The records must be repeated exactly and in their entirety.

Records from a data source
↓

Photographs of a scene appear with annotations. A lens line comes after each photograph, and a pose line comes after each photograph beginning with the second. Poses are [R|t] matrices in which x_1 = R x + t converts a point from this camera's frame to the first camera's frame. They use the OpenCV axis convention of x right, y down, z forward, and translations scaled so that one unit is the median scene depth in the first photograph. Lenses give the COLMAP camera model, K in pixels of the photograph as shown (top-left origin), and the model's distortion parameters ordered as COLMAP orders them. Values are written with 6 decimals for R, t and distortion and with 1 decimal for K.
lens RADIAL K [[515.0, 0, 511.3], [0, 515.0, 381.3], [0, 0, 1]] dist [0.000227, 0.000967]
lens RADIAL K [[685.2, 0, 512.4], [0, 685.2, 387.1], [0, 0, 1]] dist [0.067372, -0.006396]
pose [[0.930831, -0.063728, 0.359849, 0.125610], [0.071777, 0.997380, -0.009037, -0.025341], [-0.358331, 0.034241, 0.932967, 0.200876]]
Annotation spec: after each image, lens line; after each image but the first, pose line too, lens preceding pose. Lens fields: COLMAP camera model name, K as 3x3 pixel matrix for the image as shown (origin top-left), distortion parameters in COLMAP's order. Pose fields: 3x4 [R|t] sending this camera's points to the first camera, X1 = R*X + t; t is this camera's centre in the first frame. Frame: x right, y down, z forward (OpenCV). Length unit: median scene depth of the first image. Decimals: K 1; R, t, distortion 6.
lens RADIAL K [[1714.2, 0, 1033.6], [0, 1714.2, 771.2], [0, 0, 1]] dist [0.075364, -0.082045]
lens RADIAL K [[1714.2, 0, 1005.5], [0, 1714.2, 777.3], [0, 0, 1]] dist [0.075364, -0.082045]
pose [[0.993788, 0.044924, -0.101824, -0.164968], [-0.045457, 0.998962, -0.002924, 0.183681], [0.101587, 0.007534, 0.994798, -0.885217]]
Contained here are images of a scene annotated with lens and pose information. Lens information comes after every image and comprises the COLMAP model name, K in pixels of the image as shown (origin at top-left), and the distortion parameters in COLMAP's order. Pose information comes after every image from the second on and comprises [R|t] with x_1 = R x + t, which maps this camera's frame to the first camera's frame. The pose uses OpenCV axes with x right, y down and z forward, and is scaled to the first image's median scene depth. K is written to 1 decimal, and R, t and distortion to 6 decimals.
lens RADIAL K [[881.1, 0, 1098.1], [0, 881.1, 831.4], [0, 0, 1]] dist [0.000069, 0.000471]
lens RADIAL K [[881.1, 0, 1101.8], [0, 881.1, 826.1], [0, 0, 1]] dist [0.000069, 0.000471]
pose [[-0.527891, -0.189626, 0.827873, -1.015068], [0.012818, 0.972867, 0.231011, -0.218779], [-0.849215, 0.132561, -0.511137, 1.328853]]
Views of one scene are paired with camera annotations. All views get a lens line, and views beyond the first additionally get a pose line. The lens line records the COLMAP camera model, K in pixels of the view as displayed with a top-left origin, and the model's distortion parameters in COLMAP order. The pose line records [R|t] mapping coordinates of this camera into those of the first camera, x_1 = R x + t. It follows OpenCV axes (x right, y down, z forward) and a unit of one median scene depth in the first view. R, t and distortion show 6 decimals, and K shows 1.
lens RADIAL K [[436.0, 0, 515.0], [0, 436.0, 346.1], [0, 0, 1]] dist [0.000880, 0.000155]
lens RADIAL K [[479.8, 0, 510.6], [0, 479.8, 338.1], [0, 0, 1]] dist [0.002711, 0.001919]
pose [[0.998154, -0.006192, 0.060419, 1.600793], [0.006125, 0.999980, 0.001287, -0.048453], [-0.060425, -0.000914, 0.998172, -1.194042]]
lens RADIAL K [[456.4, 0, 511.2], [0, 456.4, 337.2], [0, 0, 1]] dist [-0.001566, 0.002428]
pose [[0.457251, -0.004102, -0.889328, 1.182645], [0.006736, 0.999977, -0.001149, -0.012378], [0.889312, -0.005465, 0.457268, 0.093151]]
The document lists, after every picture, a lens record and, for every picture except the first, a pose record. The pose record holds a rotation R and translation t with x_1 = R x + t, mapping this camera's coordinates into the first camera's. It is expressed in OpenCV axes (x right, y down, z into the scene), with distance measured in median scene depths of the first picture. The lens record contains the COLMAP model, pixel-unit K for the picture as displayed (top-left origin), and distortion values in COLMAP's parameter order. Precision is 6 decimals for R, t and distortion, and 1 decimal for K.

↑

◆ **Answer**:
Photographs of a scene appear with annotations. A lens line comes after each photograph, and a pose line comes after each photograph beginning with the second. Poses are [R|t] matrices in which x_1 = R x + t converts a point from this camera's frame to the first camera's frame. They use the OpenCV axis convention of x right, y down, z forward, and translations scaled so that one unit is the median scene depth in the first photograph. Lenses give the COLMAP camera model, K in pixels of the photograph as shown (top-left origin), and the model's distortion parameters ordered as COLMAP orders them. Values are written with 6 decimals for R, t and distortion and with 1 decimal for K.
lens RADIAL K [[515.0, 0, 511.3], [0, 515.0, 381.3], [0, 0, 1]] dist [0.000227, 0.000967]
lens RADIAL K [[685.2, 0, 512.4], [0, 685.2, 387.1], [0, 0, 1]] dist [0.067372, -0.006396]
pose [[0.930831, -0.063728, 0.359849, 0.125610], [0.071777, 0.997380, -0.009037, -0.025341], [-0.358331, 0.034241, 0.932967, 0.200876]]
Annotation spec: after each image, lens line; after each image but the first, pose line too, lens preceding pose. Lens fields: COLMAP camera model name, K as 3x3 pixel matrix for the image as shown (origin top-left), distortion parameters in COLMAP's order. Pose fields: 3x4 [R|t] sending this camera's points to the first camera, X1 = R*X + t; t is this camera's centre in the first frame. Frame: x right, y down, z forward (OpenCV). Length unit: median scene depth of the first image. Decimals: K 1; R, t, distortion 6.
lens RADIAL K [[1714.2, 0, 1033.6], [0, 1714.2, 771.2], [0, 0, 1]] dist [0.075364, -0.082045]
lens RADIAL K [[1714.2, 0, 1005.5], [0, 1714.2, 777.3], [0, 0, 1]] dist [0.075364, -0.082045]
pose [[0.993788, 0.044924, -0.101824, -0.164968], [-0.045457, 0.998962, -0.002924, 0.183681], [0.101587, 0.007534, 0.994798, -0.885217]]
Contained here are images of a scene annotated with lens and pose information. Lens information comes after every image and comprises the COLMAP model name, K in pixels of the image as shown (origin at top-left), and the distortion parameters in COLMAP's order. Pose information comes after every image from the second on and comprises [R|t] with x_1 = R x + t, which maps this camera's frame to the first camera's frame. The pose uses OpenCV axes with x right, y down and z forward, and is scaled to the first image's median scene depth. K is written to 1 decimal, and R, t and distortion to 6 decimals.
lens RADIAL K [[881.1, 0, 1098.1], [0, 881.1, 831.4], [0, 0, 1]] dist [0.000069, 0.000471]
lens RADIAL K [[881.1, 0, 1101.8], [0, 881.1, 826.1], [0, 0, 1]] dist [0.000069, 0.000471]
pose [[-0.527891, -0.189626, 0.827873, -1.015068], [0.012818, 0.972867, 0.231011, -0.218779], [-0.849215, 0.132561, -0.511137, 1.328853]]
Views of one scene are paired with camera annotations. All views get a lens line, and views beyond the first additionally get a pose line. The lens line records the COLMAP camera model, K in pixels of the view as displayed with a top-left origin, and the model's distortion parameters in COLMAP order. The pose line records [R|t] mapping coordinates of this camera into those of the first camera, x_1 = R x + t. It follows OpenCV axes (x right, y down, z forward) and a unit of one median scene depth in the first view. R, t and distortion show 6 decimals, and K shows 1.
lens RADIAL K [[436.0, 0, 515.0], [0, 436.0, 346.1], [0, 0, 1]] dist [0.000880, 0.000155]
lens RADIAL K [[479.8, 0, 510.6], [0, 479.8, 338.1], [0, 0, 1]] dist [0.002711, 0.001919]
pose [[0.998154, -0.006192, 0.060419, 1.600793], [0.006125, 0.999980, 0.001287, -0.048453], [-0.060425, -0.000914, 0.998172, -1.194042]]
lens RADIAL K [[456.4, 0, 511.2], [0, 456.4, 337.2], [0, 0, 1]] dist [-0.001566, 0.002428]
pose [[0.457251, -0.004102, -0.889328, 1.182645], [0.006736, 0.999977, -0.001149, -0.012378], [0.889312, -0.005465, 0.457268, 0.093151]]
The document lists, after every picture, a lens record and, for every picture except the first, a pose record. The pose record holds a rotation R and translation t with x_1 = R x + t, mapping this camera's coordinates into the first camera's. It is expressed in OpenCV axes (x right, y down, z into the scene), with distance measured in median scene depths of the first picture. The lens record contains the COLMAP model, pixel-unit K for the picture as displayed (top-left origin), and distortion values in COLMAP's parameter order. Precision is 6 decimals for R, t and distortion, and 1 decimal for K.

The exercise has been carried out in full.